We feel honored at the opportunity to publish studies by Harvey E. Goldberg and Hagar Salamon on a unique custom in Southern Tunisia and Tripolitania for Muslims to attend synagogue on the holiday of Shavuot to listen to the Ten Commandments, by Maurice M. Roumani on Libyan Jews who in the Holocaust years were exiled to Tunisia, by Vivienne Roumani-Denn on oral histories of the war years, by Jens Hoppe on post-Holocaust indemnification for Libyan Jews, and by Danielle Willard-Kyle on postwar Libyan Jewish refugees’ experiences in Italian DP camps. All of these are important contributions to Libyan Jewish studies.

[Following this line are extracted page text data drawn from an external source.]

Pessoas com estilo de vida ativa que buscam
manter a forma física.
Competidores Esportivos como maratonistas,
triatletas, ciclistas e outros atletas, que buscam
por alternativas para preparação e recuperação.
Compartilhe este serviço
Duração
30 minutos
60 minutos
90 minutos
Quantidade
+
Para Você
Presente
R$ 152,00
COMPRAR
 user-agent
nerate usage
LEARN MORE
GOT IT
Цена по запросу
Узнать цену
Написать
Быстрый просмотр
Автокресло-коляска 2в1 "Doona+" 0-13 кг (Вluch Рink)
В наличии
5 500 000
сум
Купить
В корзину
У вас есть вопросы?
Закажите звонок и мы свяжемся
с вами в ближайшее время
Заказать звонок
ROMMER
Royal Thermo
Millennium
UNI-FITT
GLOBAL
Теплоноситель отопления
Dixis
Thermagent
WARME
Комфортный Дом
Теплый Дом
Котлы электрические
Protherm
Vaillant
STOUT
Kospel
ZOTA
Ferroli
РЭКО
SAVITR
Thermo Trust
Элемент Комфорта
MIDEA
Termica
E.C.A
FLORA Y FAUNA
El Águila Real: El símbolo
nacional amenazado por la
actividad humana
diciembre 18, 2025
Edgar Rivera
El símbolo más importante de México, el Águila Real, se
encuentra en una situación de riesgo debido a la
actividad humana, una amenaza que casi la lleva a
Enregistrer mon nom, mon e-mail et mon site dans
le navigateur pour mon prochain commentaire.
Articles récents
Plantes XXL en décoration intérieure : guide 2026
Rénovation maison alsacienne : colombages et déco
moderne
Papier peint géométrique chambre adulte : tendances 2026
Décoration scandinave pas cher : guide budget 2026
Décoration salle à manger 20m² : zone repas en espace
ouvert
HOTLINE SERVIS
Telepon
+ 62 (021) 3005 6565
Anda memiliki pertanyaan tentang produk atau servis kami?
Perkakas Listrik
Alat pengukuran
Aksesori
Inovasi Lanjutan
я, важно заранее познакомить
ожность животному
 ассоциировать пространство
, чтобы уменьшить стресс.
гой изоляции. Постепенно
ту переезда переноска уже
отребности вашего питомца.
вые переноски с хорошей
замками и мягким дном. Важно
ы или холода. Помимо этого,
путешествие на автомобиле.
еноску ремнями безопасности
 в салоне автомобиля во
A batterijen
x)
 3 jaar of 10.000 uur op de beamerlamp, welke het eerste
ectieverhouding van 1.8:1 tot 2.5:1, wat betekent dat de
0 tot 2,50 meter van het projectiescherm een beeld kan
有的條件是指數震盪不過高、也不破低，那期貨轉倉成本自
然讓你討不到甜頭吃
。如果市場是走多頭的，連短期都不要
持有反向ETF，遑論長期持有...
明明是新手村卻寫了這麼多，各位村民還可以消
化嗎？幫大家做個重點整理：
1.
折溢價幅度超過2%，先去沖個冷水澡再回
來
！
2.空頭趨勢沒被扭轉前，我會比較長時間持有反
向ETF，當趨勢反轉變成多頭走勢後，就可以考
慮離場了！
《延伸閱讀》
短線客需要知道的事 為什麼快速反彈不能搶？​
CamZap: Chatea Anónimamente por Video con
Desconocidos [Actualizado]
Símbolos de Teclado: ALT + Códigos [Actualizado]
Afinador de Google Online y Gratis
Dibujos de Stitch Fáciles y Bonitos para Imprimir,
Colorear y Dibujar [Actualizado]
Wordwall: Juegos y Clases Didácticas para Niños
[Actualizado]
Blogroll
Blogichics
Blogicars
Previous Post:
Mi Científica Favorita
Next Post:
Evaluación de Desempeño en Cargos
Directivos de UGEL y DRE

In Ladino/Judeo-Spanish, Jane Mushabac and Leah Varsano have generously allowed us to publish for the first time their play, Un Otro Ermano, performed also for the first time earlier this year at the Ladino Day of the American Sephardi Federation, in New York, to great acclaim. The rarity of new original plays in Ladino makes us feel doubly honored. Perhaps this new play will start a trend. Rachel Amado Bortnick contributes a review of a new memoir in Ladino, Una Ijita Chika de Galata, by Coya Delevi, and reviews of nine new books on Sephardic topics follow. The contributing reviewers are Regina Igel, Carsten Schapkow, Kora von Wittelsbach, Ira Robinson, Ignat Ayzenberg, Jane Gerber, Aimée Israel-Pelletier, Timothy Riggio Quevillon, and myself. To all reviewers, and authors of articles and other materials, as well as those who have provided illustrations, we send thanks. Thanks also to Annette B. Fromm and Altan Gabbay, expert associate editor and webmaster respectively, for their essential contributions.
We hope you enjoy this new issue of Sephardic Horizons.